Most jarring though, is the way writers wrote about women. Women were dames, babes, sweethearts, dolls. Their physical attributes were described in great detail. There was lots of mouthiness, and in detective stories the gals were always the duplicitous ones. They had to be, in order to make the plot work.

You can say this was a reflection of the time. Society was not so enlightened. But consider, everything that came over the radio (and later, TV) started as something written. Who were the writers? Almost exclusively men. And probably not men in the mold of the dashing detective heroes they placed in their serials. More likely mild-mannered intellectual family men, who wrote of a fantasy world unlike their lives spent chained to a desk, fighting deadlines, and commuting to their modest homes or small apartments.

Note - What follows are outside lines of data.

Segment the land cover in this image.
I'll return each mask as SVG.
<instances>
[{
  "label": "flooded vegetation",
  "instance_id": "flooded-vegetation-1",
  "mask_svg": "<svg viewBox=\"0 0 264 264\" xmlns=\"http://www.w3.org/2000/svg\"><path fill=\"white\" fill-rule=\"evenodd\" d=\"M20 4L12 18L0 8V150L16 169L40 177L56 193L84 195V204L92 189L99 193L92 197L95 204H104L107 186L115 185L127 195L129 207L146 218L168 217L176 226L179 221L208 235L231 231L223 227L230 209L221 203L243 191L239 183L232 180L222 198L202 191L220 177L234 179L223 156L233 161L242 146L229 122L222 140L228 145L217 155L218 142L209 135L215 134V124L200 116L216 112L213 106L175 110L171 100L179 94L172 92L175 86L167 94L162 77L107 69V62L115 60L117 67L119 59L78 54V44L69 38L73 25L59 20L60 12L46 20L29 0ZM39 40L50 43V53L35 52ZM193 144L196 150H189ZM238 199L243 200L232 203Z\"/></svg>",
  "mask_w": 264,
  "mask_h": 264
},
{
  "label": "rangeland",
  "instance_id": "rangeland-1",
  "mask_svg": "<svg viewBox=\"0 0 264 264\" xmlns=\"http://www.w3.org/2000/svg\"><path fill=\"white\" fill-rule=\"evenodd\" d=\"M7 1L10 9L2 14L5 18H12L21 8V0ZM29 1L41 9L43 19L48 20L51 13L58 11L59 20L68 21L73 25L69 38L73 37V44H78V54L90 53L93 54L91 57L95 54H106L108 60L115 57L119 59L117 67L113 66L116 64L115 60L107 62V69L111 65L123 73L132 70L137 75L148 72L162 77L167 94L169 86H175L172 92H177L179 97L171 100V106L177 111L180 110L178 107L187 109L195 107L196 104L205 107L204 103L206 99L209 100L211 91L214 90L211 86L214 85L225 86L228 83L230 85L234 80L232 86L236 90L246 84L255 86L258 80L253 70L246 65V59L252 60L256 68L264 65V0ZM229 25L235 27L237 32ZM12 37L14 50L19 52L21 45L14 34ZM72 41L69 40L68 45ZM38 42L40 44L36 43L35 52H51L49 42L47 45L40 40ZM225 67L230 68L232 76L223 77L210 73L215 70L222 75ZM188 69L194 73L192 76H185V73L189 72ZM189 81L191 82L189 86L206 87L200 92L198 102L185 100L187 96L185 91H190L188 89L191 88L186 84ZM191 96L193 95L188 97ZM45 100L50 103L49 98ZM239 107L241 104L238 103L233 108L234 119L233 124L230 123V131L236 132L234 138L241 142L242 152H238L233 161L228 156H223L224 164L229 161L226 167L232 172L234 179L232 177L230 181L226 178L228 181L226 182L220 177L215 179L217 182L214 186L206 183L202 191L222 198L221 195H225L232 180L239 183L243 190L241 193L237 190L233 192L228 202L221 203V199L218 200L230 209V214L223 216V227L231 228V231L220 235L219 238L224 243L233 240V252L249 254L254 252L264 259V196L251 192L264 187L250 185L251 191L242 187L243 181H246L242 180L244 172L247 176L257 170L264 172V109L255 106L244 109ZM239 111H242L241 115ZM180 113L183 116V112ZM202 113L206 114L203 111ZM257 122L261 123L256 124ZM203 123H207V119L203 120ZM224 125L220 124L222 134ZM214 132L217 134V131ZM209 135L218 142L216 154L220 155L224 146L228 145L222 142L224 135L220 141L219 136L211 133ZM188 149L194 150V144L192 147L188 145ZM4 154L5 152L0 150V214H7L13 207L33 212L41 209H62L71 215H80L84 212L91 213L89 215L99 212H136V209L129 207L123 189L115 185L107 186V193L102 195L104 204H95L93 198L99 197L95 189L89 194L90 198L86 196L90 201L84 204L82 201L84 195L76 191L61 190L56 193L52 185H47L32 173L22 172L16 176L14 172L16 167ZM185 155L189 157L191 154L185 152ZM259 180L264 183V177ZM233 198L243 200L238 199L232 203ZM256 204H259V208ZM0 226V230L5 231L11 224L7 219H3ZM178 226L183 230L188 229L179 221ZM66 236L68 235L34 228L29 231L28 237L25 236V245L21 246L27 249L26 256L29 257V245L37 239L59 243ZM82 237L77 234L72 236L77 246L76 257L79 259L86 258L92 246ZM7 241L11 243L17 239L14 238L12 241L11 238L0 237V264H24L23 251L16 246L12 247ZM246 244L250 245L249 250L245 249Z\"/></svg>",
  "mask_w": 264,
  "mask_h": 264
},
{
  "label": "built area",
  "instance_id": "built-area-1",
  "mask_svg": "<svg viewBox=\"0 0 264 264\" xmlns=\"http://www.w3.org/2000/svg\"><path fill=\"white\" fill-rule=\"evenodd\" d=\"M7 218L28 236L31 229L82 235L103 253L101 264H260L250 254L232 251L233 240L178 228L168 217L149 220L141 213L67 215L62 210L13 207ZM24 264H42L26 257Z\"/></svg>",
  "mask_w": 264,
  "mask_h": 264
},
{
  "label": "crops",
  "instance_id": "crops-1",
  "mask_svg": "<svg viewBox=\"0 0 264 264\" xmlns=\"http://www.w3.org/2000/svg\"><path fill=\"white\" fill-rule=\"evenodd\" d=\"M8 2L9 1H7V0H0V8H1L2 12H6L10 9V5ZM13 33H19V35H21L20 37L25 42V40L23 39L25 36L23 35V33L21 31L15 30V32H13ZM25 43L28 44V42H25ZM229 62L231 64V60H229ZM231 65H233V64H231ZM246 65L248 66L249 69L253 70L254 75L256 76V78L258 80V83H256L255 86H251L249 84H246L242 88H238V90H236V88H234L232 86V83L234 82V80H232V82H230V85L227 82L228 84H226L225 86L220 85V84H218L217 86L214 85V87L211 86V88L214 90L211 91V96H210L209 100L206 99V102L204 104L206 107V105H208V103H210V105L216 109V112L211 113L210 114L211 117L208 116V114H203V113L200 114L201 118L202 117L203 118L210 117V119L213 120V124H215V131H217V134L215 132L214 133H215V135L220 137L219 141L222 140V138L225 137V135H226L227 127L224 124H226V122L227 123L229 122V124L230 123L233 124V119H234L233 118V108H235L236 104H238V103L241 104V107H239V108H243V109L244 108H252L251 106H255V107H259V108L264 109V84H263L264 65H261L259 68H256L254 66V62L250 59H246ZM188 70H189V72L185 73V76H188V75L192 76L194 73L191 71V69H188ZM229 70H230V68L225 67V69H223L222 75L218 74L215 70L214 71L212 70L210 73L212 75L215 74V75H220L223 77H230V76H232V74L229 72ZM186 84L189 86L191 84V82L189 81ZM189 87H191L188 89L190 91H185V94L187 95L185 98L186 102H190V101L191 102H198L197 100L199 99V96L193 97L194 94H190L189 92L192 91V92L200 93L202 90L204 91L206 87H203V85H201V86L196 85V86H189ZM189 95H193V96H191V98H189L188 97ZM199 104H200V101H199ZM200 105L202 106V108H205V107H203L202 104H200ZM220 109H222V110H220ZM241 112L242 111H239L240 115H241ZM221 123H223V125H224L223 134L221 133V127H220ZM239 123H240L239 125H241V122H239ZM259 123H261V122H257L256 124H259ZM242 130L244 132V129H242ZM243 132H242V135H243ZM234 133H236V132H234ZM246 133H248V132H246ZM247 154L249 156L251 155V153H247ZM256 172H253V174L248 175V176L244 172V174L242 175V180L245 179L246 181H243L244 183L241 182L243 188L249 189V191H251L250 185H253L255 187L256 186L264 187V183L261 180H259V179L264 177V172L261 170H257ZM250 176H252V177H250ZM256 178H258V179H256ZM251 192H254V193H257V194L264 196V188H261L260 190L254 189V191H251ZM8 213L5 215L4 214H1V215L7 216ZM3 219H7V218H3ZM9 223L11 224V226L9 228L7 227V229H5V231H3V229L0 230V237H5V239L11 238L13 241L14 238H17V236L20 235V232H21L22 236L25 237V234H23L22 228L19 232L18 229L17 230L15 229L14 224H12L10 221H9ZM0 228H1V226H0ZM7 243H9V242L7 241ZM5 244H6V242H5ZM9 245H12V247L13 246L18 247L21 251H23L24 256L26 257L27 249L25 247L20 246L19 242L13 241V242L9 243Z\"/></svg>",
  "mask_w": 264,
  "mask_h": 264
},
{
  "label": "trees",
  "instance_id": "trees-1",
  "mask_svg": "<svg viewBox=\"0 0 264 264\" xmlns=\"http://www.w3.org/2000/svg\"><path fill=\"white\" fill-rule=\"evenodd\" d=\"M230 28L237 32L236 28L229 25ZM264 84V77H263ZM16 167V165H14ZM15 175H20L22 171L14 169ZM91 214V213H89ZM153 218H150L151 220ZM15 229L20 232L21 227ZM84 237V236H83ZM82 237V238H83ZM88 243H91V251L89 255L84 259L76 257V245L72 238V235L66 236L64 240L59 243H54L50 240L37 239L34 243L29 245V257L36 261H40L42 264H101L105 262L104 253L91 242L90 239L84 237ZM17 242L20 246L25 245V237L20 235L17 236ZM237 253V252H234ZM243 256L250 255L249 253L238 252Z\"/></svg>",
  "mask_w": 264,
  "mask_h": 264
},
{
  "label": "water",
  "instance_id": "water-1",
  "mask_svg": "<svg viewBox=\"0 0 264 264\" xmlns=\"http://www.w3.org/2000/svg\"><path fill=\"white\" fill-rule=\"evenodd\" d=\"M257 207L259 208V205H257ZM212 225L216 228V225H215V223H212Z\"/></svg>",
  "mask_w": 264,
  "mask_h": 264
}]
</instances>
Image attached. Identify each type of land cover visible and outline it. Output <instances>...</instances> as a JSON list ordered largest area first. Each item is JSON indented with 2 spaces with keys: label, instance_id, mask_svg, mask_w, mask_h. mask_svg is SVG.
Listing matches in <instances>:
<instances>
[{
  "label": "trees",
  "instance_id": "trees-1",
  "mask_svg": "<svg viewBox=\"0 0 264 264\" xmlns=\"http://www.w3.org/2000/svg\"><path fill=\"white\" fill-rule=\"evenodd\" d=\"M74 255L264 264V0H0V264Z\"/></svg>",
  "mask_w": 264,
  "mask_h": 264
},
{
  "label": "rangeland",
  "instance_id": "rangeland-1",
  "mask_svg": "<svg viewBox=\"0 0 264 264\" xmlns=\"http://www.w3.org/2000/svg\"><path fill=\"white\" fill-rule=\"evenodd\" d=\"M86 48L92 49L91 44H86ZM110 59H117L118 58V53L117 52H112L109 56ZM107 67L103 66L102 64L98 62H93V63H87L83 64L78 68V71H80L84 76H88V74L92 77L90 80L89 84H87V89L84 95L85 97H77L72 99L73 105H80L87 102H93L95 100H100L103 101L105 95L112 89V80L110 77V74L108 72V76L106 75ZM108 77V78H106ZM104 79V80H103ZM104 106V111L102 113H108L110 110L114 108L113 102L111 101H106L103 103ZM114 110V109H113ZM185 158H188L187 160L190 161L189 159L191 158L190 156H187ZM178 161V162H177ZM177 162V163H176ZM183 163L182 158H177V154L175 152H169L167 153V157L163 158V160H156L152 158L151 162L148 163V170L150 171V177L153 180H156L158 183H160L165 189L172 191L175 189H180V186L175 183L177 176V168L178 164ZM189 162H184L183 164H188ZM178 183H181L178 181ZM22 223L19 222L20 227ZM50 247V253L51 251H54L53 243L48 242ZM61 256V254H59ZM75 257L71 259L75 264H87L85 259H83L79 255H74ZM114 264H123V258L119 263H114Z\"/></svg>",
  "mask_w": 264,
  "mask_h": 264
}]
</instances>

Listening now, the scenarios seem preposterous. The macho men were constantly punching each other, solving every dispute with a gun barrel laid across the back of the head or sock to the stomach. The bad guys always winged the heroes in the left shoulder, while they themselves dropped like bags of wet sand after one punch to the chin.

We can’t be smug looking back. After all, in recent film history those Storm Troopers consistently demonstrate inadequate targeting skills.

I guess my thesis this week is that the best way to discern what is true in the immense flood of information swirling about us, is to determine which facts best predict the future. The best way to do that, is to look back and see what in our past most accurately predicted our present.

From my vantage point, the answer seems to be, not much.